Copy the text of each of the following items word for word, keeping every line as it appears. Leave the pictures out of your answer.

Source items
---*---
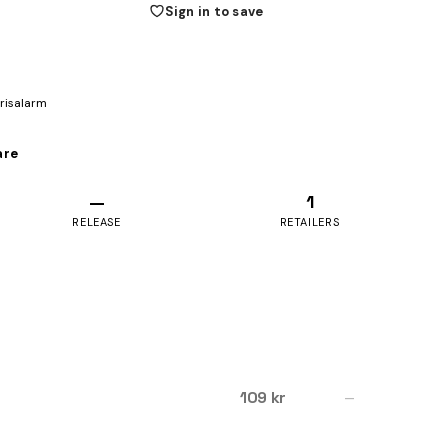
Sign in to save
prisalarm
are
—
1
RELEASE
RETAILERS
109 kr
—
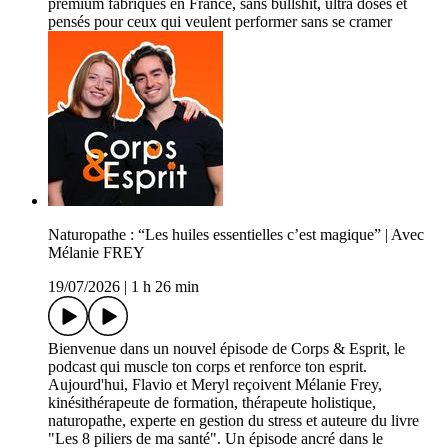
premium fabriqués en France, sans bullshit, ultra dosés et
pensés pour ceux qui veulent performer sans se cramer
Naturopathe : “Les huiles essentielles c’est magique” | Avec
Mélanie FREY
19/07/2026
|
1 h 26 min
Bienvenue dans un nouvel épisode de Corps & Esprit, le
podcast qui muscle ton corps et renforce ton esprit.
Aujourd'hui, Flavio et Meryl reçoivent Mélanie Frey,
kinésithérapeute de formation, thérapeute holistique,
naturopathe, experte en gestion du stress et auteure du livre
"Les 8 piliers de ma santé". Un épisode ancré dans le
---*---
### ANSWER FOR THE TASK
Sign in to save
prisalarm
are
—
1
RELEASE
RETAILERS
109 kr
—
premium fabriqués en France, sans bullshit, ultra dosés et
pensés pour ceux qui veulent performer sans se cramer
Naturopathe : “Les huiles essentielles c’est magique” | Avec
Mélanie FREY
19/07/2026
|
1 h 26 min
Bienvenue dans un nouvel épisode de Corps & Esprit, le
podcast qui muscle ton corps et renforce ton esprit.
Aujourd'hui, Flavio et Meryl reçoivent Mélanie Frey,
kinésithérapeute de formation, thérapeute holistique,
naturopathe, experte en gestion du stress et auteure du livre
"Les 8 piliers de ma santé". Un épisode ancré dans le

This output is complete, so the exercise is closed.